- Abbreviation: UEC
- Type: Orthodox
- Chairman of Conference: Rev. (Dr) Samuel Udeme Ebukiba JP
- Preceded by: Rev. Chimaobi Uchechukwu Emelogu JP
- General Secretary: Rev. CG Achor
- Chairman Board of Trustees: Eld. Joe Abraham SAN
- Headquarters: 28 Nsikak Eduok Avenue, Uyo
- Territory: Nigeria
- Founder: Rev. Samuel Alexander Bill
- Origin: Ukpenekang, Ibeno
- Official website: unitedevangelicalchurch.org
- Slogan: Thy Word is Truth (John 17:17)
- Church

History
- Former name: Qua Iboe Church

= QIC-United Evangelical Church =

The United Evangelical Church (Founded as Qua Iboe Church) is a Christian denomination in Nigeria. It has existed since 1887.
It has more than 1,000 congregations and 500,000 members. The church was founded by an Irish missionary, Rev. Samuel Alexander Bill the first of many missionaries who served with The Qua Iboe Mission, now known as Mission Africa, which is based in Belfast. The Mission and Church were initially named after the place where the mission began its work, at Ibeno near the Qua Iboe River in the present day Akwa Ibom State of Nigeria. The church and mission have been entirely independent entities since 1984, but the two continue to work together closely.

The church has its headquarters at 28 Nsikak Eduok Avenue, Uyo in Akwa Ibom State. United Evangelical Church is a Bible believing church and does not practice doctrines that do not have any biblical background.

== Structure ==
The church maintains a four tier structure. There are the local units, each of which is an individual branch overseen by a local pastor, there is a Superintendency which comprises local branches at close proximity to each other and must not be less than 10 units, overseen by a Superintendent. A collection of five or more Superintendencies, makes up an area conference in what can be likened to the diocesan system of other Protestant churches. The assembly of all the area conference including the mission fields, makes up the National Conference and Rev Samuel Udeme Ebukiba is the current National Chairman of Conference while the General Secretary of the church is Rev. Chimaobi Gabriel Achor and its Board of Trustees' Chairman is Elder Joe Abraham (SAN). The National Chairman of Conference (COC) is the spiritual head of the church and oversees gatherings at the National level.

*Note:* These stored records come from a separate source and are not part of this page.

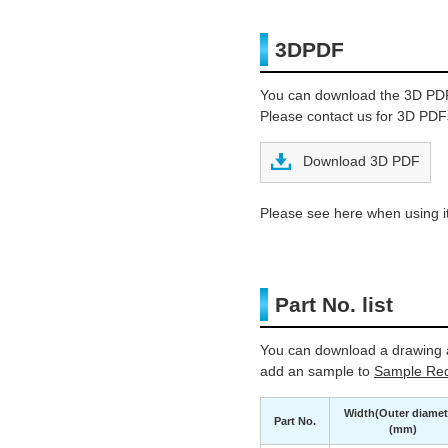
3DPDF
You can download the 3D PD
Please contact us for 3D PDFs
Download 3D PDF
Please see here when using it
Part No. list
You can download a drawing a
add an sample to
Sample Req
Width(Outer diamet
Part No.
(mm)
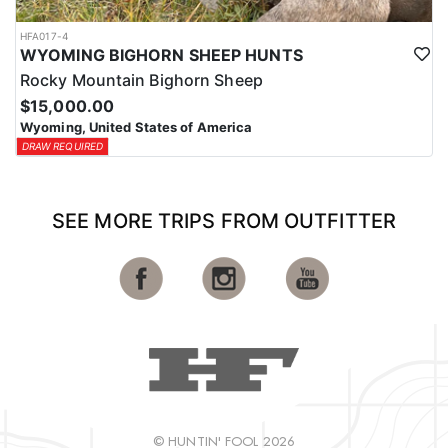
HFA017-4
WYOMING BIGHORN SHEEP HUNTS
Rocky Mountain Bighorn Sheep
$15,000.00
Wyoming, United States of America
DRAW REQUIRED
SEE MORE TRIPS FROM OUTFITTER
© HUNTIN' FOOL 2026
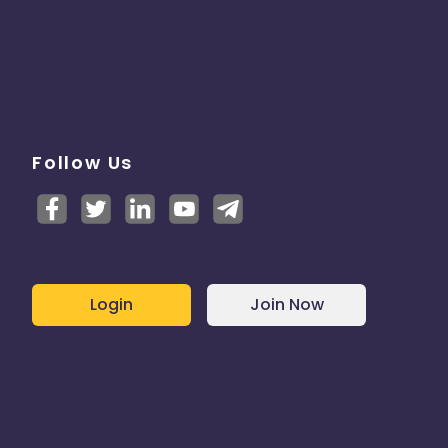
Follow Us
Login
Join Now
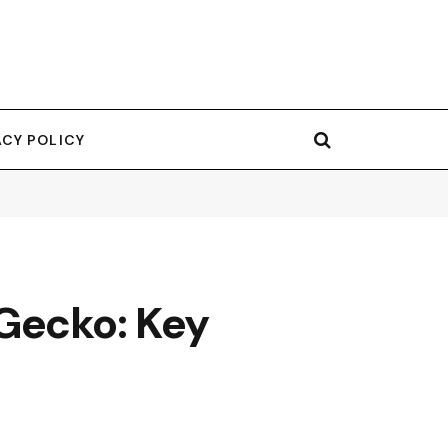
ACY POLICY
 Gecko: Key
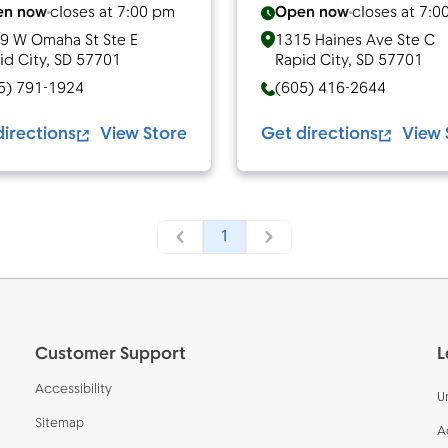
en now
closes at
7:00 pm
Open now
closes at
7:0
9 W Omaha St Ste E
1315 Haines Ave Ste C
id City
,
SD
57701
Rapid City
,
SD
57701
5) 791-1924
(605) 416-2644
directions
View Store
Get directions
View 
1
Customer Support
L
Accessibility
U
Sitemap
A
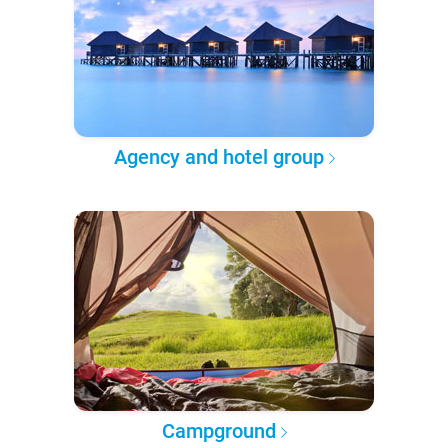
Agency and hotel group
Campground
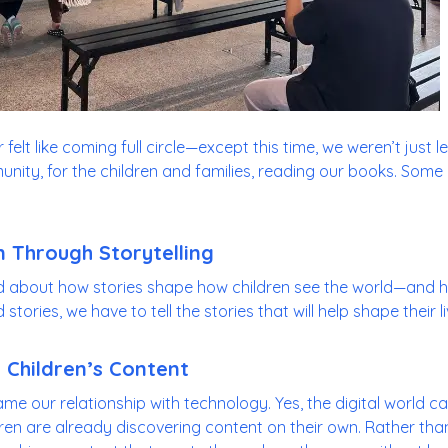
felt like coming full circle—except this time, we weren’t just 
nity, for the children and families, reading our books. Some
 Through Storytelling
d about how stories shape how children see the world—and h
tories, we have to tell the stories that will help shape their li
 Children’s Content
ame our relationship with technology. Yes, the digital world 
ren are already discovering content on their own. Rather than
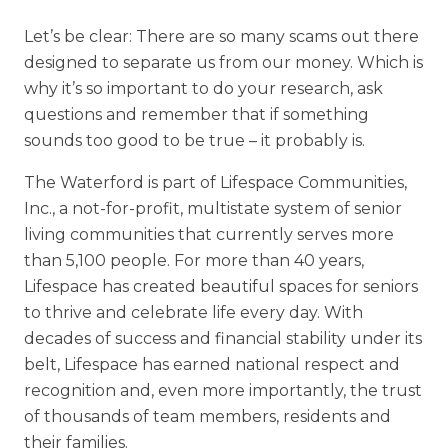
Let’s be clear: There are so many scams out there
designed to separate us from our money. Which is
why it’s so important to do your research, ask
questions and remember that if something
sounds too good to be true – it probably is.
The Waterford is part of Lifespace Communities,
Inc., a not-for-profit, multistate system of senior
living communities that currently serves more
than 5,100 people. For more than 40 years,
Lifespace has created beautiful spaces for seniors
to thrive and celebrate life every day. With
decades of success and financial stability under its
belt, Lifespace has earned national respect and
recognition and, even more importantly, the trust
of thousands of team members, residents and
their families.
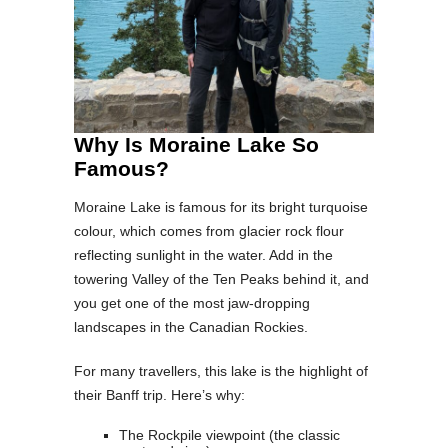
Why Is Moraine Lake So
Famous?
Moraine Lake is famous for its bright turquoise
colour, which comes from glacier rock flour
reflecting sunlight in the water. Add in the
towering Valley of the Ten Peaks behind it, and
you get one of the most jaw-dropping
landscapes in the Canadian Rockies.
For many travellers, this lake is the highlight of
their Banff trip. Here’s why:
The Rockpile viewpoint (the classic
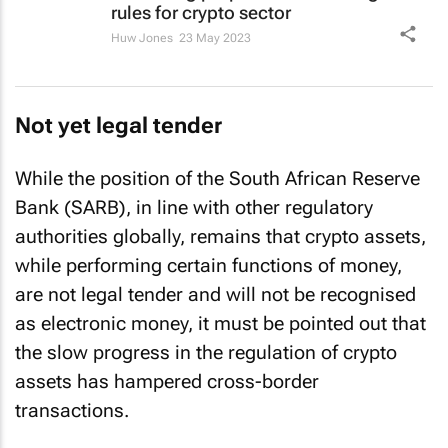
rules for crypto sector
Huw Jones
23 May 2023
Not yet legal tender
While the position of the South African Reserve
Bank (SARB), in line with other regulatory
authorities globally, remains that crypto assets,
while performing certain functions of money,
are not legal tender and will not be recognised
as electronic money, it must be pointed out that
the slow progress in the regulation of crypto
assets has hampered cross-border
transactions.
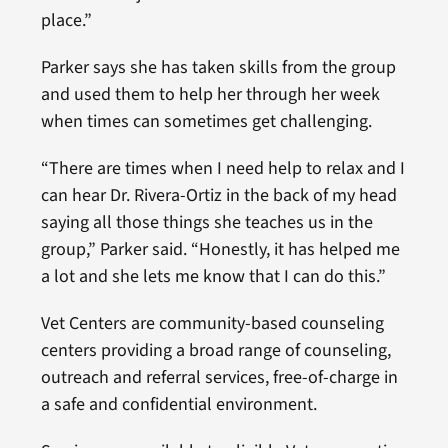
place.”
Parker says she has taken skills from the group
and used them to help her through her week
when times can sometimes get challenging.
“There are times when I need help to relax and I
can hear Dr. Rivera-Ortiz in the back of my head
saying all those things she teaches us in the
group,” Parker said. “Honestly, it has helped me
a lot and she lets me know that I can do this.”
Vet Centers are community-based counseling
centers providing a broad range of counseling,
outreach and referral services, free-of-charge in
a safe and confidential environment.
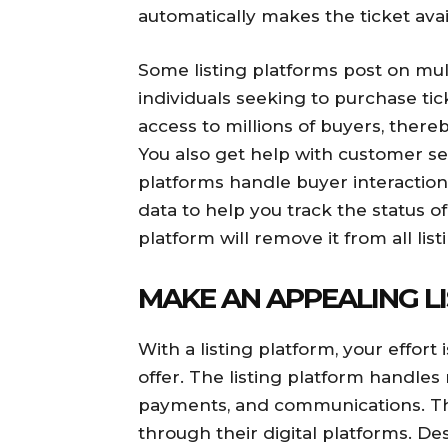
automatically makes the ticket avai
Some listing platforms post on mult
individuals seeking to purchase tic
access to millions of buyers, there
You also get help with customer se
platforms handle buyer interaction
data to help you track the status of 
platform will remove it from all li
MAKE AN APPEALING L
With a listing platform, your effort
offer. The listing platform handles 
payments, and communications. The
through their digital platforms. De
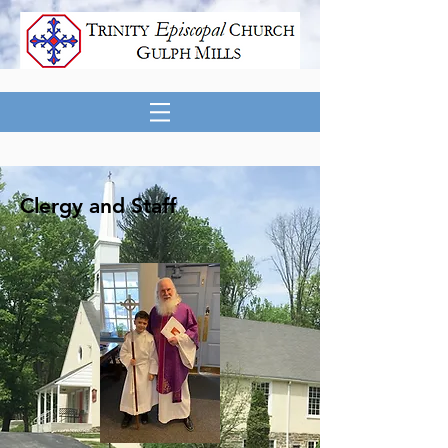
Clergy and Staff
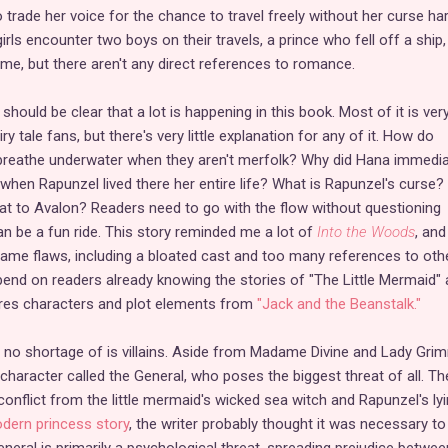
rade her voice for the chance to travel freely without her curse ha
rls encounter two boys on their travels, a prince who fell off a ship,
me, but there aren't any direct references to romance.
hould be clear that a lot is happening in this book. Most of it is ver
iry tale fans, but there's very little explanation for any of it. How do
 breathe underwater when they aren't merfolk? Why did Hana immedia
 when Rapunzel lived there her entire life? What is Rapunzel's curse
at to Avalon? Readers need to go with the flow without questioning
 can be a fun ride. This story reminded me a lot of
Into the Woods
, and 
ame flaws, including a bloated cast and too many references to oth
epend on readers already knowing the stories of "The Little Mermaid"
tures characters and plot elements from
"Jack and the Beanstalk."
 no shortage of is villains. Aside from Madame Divine and Lady Gri
character called the General, who poses the biggest threat of all. Th
conflict from the little mermaid's wicked sea witch and Rapunzel's ly
dern princess story
, the writer probably thought it was necessary to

A breakaway group continues to term itself the QIC, but the United Evangelical Church is recognized by Mission Africa as the only true successor of the QIC.

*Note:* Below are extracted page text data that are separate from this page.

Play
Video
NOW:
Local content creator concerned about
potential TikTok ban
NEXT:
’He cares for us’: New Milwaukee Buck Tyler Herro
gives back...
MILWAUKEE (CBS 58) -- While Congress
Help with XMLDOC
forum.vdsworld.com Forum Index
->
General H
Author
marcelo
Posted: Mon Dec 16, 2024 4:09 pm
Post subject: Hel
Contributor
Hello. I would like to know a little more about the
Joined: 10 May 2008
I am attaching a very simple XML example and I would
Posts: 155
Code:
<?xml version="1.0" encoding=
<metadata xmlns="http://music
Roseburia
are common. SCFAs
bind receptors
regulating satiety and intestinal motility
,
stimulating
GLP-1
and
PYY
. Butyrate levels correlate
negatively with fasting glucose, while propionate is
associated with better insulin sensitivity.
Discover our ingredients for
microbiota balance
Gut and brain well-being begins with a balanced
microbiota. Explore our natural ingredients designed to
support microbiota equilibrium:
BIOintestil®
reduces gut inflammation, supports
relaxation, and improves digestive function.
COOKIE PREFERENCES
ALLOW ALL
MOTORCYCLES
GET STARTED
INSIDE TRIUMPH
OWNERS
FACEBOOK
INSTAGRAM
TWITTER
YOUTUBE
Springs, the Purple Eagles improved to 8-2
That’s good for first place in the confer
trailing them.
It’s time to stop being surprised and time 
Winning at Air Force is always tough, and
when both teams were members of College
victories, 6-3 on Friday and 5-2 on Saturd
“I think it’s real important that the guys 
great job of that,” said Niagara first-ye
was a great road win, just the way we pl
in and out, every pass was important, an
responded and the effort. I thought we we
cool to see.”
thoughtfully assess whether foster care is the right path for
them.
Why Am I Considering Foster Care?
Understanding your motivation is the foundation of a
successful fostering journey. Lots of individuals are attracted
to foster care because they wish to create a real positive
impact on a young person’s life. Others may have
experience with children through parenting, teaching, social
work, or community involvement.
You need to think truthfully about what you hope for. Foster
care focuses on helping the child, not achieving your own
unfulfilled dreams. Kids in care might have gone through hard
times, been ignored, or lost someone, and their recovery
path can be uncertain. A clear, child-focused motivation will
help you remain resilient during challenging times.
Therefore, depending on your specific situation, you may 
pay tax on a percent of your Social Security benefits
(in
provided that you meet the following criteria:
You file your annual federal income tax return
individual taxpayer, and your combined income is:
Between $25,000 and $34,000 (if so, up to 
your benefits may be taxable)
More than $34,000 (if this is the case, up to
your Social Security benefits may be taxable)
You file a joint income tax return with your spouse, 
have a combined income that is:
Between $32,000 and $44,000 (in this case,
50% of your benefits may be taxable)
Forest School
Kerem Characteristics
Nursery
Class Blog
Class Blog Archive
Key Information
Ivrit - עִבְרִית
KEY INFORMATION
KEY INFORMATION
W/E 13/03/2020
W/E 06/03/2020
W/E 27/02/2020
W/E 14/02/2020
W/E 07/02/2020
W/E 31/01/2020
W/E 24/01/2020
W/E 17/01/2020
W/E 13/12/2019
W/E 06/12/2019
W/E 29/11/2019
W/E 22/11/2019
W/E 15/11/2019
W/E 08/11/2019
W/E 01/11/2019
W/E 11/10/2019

== Main administrative branches ==

=== Area Conferences ===
1. Aba
2. Abuja
3. Ankpa
4. Ejule
5. Eket
6. Eziala
7. Ibaji
8. Idah
9. Ikemesit
10. Itam
11. Kaduna
12. Mbioto-Mkpat Enin
13. Ogugu
14. Ogwe
15. Olamaboro
16. Oloko
17. Ogwolawo
18.
19. Ukanafun
20. Umuaro
21. Uyo

=== Superintendencies ===
1. Calabar Township
2. Calabar Municipal
3. Eleme Township
4. Lagos Township
5. Lagos Central
6. Lokoja
7. Makurdi
8. Ondo
9. Kano
10. Port-Harcourt Township
11. Rumuomasi Township
12. Toto

=== District ===
1. Benin
2. Bonny
3. Enugu
4. Oron
5. Owerri
6. Warri
7.

=== Autonomous ===
1. Abak Itenge
2. Afaha Effiat
3. Asuna
4. Ikat Etetuk
5. Odoro Ikot
6. NWC Utako

=== Other Structures ===
NATIONAL WORSHIP CENTRE, UTAKO, ABUJA
MISSION BOARD
PACT
WWTC
HMH
MEN'S FELLOWSHIP
WOMEN'S FELLOWSHIP
YOUTH FELLOWSHIP
ADVANCE
MISSION AFRICA

== Annual conference gatherings ==
The United Evangelical Church holds its rotatory annual conferences every last quarter of the year; preferably starting from the first week of December each year. This conference is the event where key decisions guiding the church's act for the next year are formulated and it is usually at such conferences that new pastors are ordained pending their induction into the college of ministers. Events at the conferences include: Sessions, Standing Committee and Ministry Committee meetings, the ordination, holy communion and thanksgiving services.